Dave Archer (06:35.982)
So I would say several things. there further mathematics advances? Yes, I hope so. And we see those things incrementally happening from research community every day. That's great. But there are significant problems to getting to that adoption point. And it's all the way through the stack. Maybe most significantly or most visibly is how do you program this kind of security? This kind of programming is not writing programs in the standard way.
And it requires, at the moment, a significant amount of expertise where the programmer has to know about what's a secret, what's not. What can be in the clear, what's not. Because at the moment, it's too expensive to keep everything a secret. And even if you keep everything a secret, the programming mechanism is still complicated. So there's a big education gap to fill. There is a software gap to fill.
As we manage the unique sort of idiosyncrasies of each of these technologies, things like data tends to expand when encrypted in a way that you can compute on it. We have to get better at managing memory and allocating memory and managing it through the lifetime, the lifecycle. And then the hardware stack, there's definitely things that we need to do at the moment. Right now, we would have to have hardware accelerators that are specific to this kind of computation.
Maybe that gets integrated later. But at the moment, there's definitely the need for that. And along with it, the communication between a host processor and those accelerators.
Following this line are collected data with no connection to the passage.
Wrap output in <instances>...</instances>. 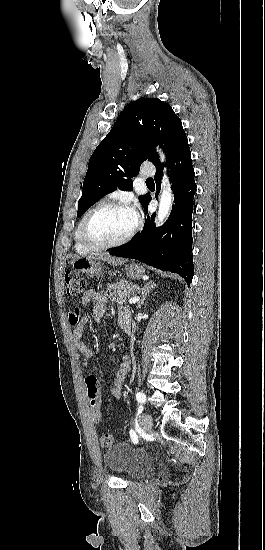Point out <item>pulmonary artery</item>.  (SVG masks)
<instances>
[{
	"mask_svg": "<svg viewBox=\"0 0 265 550\" xmlns=\"http://www.w3.org/2000/svg\"><path fill=\"white\" fill-rule=\"evenodd\" d=\"M153 174H154V170H146L145 169L144 171H142V175L145 176V177L151 176Z\"/></svg>",
	"mask_w": 265,
	"mask_h": 550,
	"instance_id": "pulmonary-artery-1",
	"label": "pulmonary artery"
}]
</instances>
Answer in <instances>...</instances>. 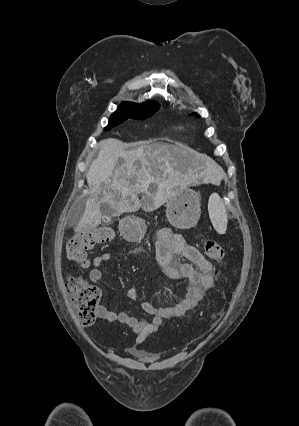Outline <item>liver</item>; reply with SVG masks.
Wrapping results in <instances>:
<instances>
[{
    "label": "liver",
    "mask_w": 299,
    "mask_h": 426,
    "mask_svg": "<svg viewBox=\"0 0 299 426\" xmlns=\"http://www.w3.org/2000/svg\"><path fill=\"white\" fill-rule=\"evenodd\" d=\"M123 160L118 165V159ZM194 152L177 143H146L125 150L117 139L100 143L97 158L91 163L86 179L90 197L77 230L96 228L101 223L100 206L109 204L115 215L136 212L139 208L153 211L175 194V189L186 180L184 171L194 164ZM206 173L221 179L223 170L208 159ZM139 194L144 196L140 200Z\"/></svg>",
    "instance_id": "liver-1"
}]
</instances>
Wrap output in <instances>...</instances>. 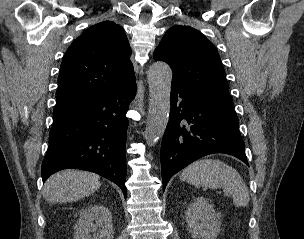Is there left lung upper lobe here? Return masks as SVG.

Francis Gorman (08:09.164)
David, as you talk to that, my brain is doing its normal cycles of trying to tie all the dots together. And as I think about this, could full home morphic encryption change the fundamentals of how we teach and design databases, for instance, and perhaps even require a new query language paradigm to make it operate if we go down that lens? Do you think that if we get this right, it will shift?
almost our entire approach to how databases function or data functions in today-to-day environments.
Dave Archer (08:44.974)
I think there's going to be adaptation at all layers. think that admittedly, my view is limited by the way homomorphic encryption looks today, because it's impossible to see what it will look like tomorrow. But for example, today, because data tends to be much larger and the computation much heavier in that secure computation space, we have to think very carefully about how you organize the data, how you put it into structures that you can deal with homomorphically.
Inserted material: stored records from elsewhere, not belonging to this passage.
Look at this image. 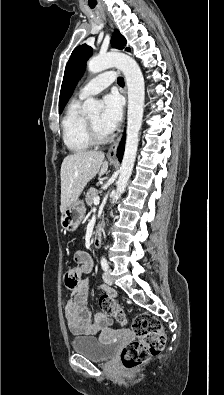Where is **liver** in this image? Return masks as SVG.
<instances>
[{
  "label": "liver",
  "instance_id": "obj_1",
  "mask_svg": "<svg viewBox=\"0 0 224 395\" xmlns=\"http://www.w3.org/2000/svg\"><path fill=\"white\" fill-rule=\"evenodd\" d=\"M108 170V162L101 151H77L67 155L61 165V205L63 213L78 200L87 183L97 174Z\"/></svg>",
  "mask_w": 224,
  "mask_h": 395
}]
</instances>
is in direct conflict in some ways with the way we typically manage databases. We typically like to just insert new records and then immediately somebody else queries those records to do something with them. Well, that's not necessarily possible the way we see it today because in the meantime, you would have to reorganize all that data and that takes a lot of time. So the entire way we think about data processing with this kind of technology is going to have to evolve. It's not something we can just adapt and integrate
with little thought at the moment.
Francis Gorman (09:48.591)
As you're speaking, I'm starting to see why you lean into historical analogy so much. You're grounding yourself in that what I know now and what I may have known in the past. Why do you think that military history provides us with such a strong lens for understanding cybersecurity?
Dave Archer (10:06.958)
It's fascinating, right, the idea that you can learn so much from history. I think we learn, I personally, tend to learn the most from historical periods where there's conflict. Why? Because there are challenges no one has solved before. If you look at the Ardennes, 1940, and the German invasion of France, a painful period to be short, terrible. But at that same time, you can say, what things were missed?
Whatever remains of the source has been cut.